* [WHAT IS REQUIRED]: Set down word for word each line from the one containing "Rent to own cars Brisbane" through the end of the records, both included. Do not copy any pictures.

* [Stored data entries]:
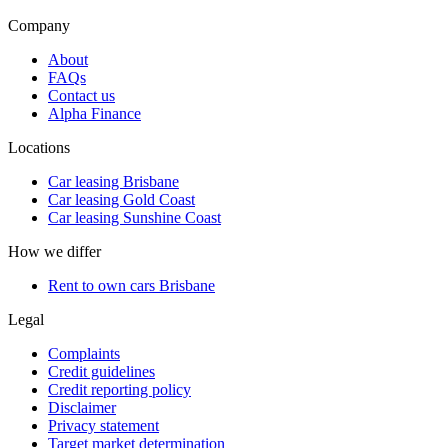
Company
About
FAQs
Contact us
Alpha Finance
Locations
Car leasing Brisbane
Car leasing Gold Coast
Car leasing Sunshine Coast
How we differ
Rent to own cars Brisbane
Legal
Complaints
Credit guidelines
Credit reporting policy
Disclaimer
Privacy statement
Target market determination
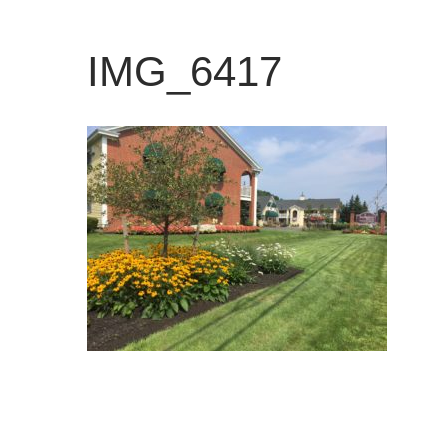
IMG_6417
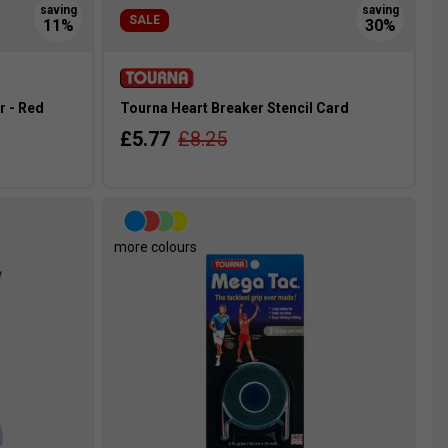
SALE
r - Red
Tourna Heart Breaker Stencil Card
£5.77
£8.25
more colours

* [OUTPUT OF THE TASK]:
Rent to own cars Brisbane
Legal
Complaints
Credit guidelines
Credit reporting policy
Disclaimer
Privacy statement
Target market determination
IMG_6417
SALE
r - Red
Tourna Heart Breaker Stencil Card
£5.77
£8.25
more colours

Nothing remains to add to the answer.